• [Records to process]
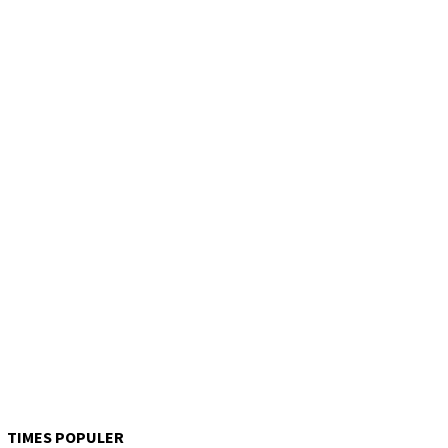
TIMES POPULER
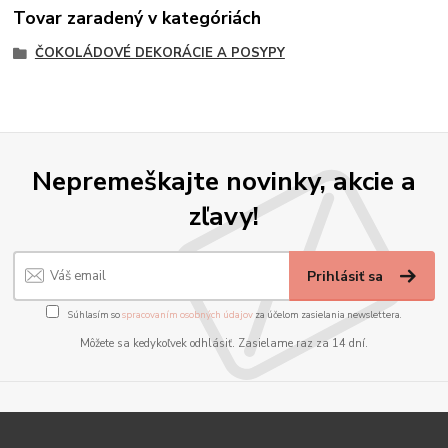
Tovar zaradený v kategóriách
ČOKOLÁDOVÉ DEKORÁCIE A POSYPY
Nepremeškajte novinky, akcie a
zľavy!
Prihlásiť sa
Súhlasím so
spracovaním osobných údajov
za účelom zasielania newslettera.
Môžete sa kedykoľvek odhlásiť. Zasielame raz za 14 dní.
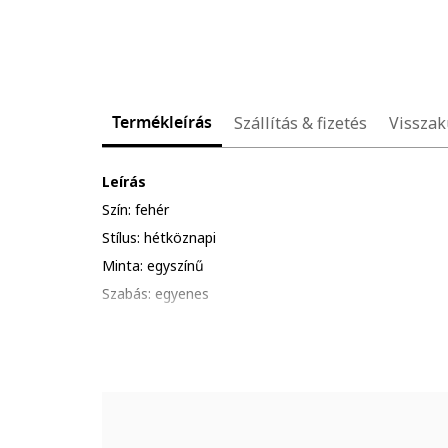
Termékleírás
Szállítás & fizetés
Visszak
Leírás
Szín: fehér
Stílus: hétköznapi
Minta: egyszínű
Szabás: egyenes
Anyag: poliészter, pamut
Derékrész: középmagas
Hossz: midi
Összetétel
Külső anyag: 60% pamut, 40% poliészter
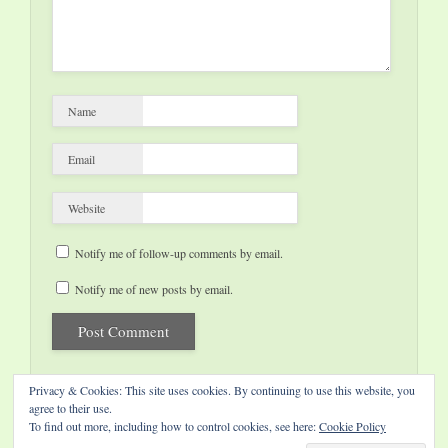
Name
Email
Website
Notify me of follow-up comments by email.
Notify me of new posts by email.
Privacy & Cookies: This site uses cookies. By continuing to use this website, you
agree to their use.
To find out more, including how to control cookies, see here:
Cookie Policy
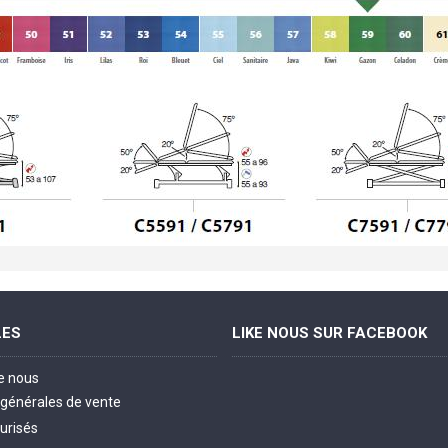
LES
LIKE NOUS SUR FACEBOOK
e nous
 générales de vente
urisés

• [Directions for this task] Please copy all of the lines above character for character, leaving the pictures out of your answer.

• [Task response]
TIMES POPULER
Tovar zaradený v kategóriách
ČOKOLÁDOVÉ DEKORÁCIE A POSYPY
Nepremeškajte novinky, akcie a
zľavy!
Prihlásiť sa
Súhlasím so
spracovaním osobných údajov
za účelom zasielania newslettera.
Môžete sa kedykoľvek odhlásiť. Zasielame raz za 14 dní.
Termékleírás
Szállítás & fizetés
Visszak
Leírás
Szín: fehér
Stílus: hétköznapi
Minta: egyszínű
Szabás: egyenes
Anyag: poliészter, pamut
Derékrész: középmagas
Hossz: midi
Összetétel
Külső anyag: 60% pamut, 40% poliészter
Name
Email
Website
Notify me of follow-up comments by email.
Notify me of new posts by email.
Privacy & Cookies: This site uses cookies. By continuing to use this website, you
agree to their use.
To find out more, including how to control cookies, see here:
Cookie Policy
LES
LIKE NOUS SUR FACEBOOK
e nous
 générales de vente
urisés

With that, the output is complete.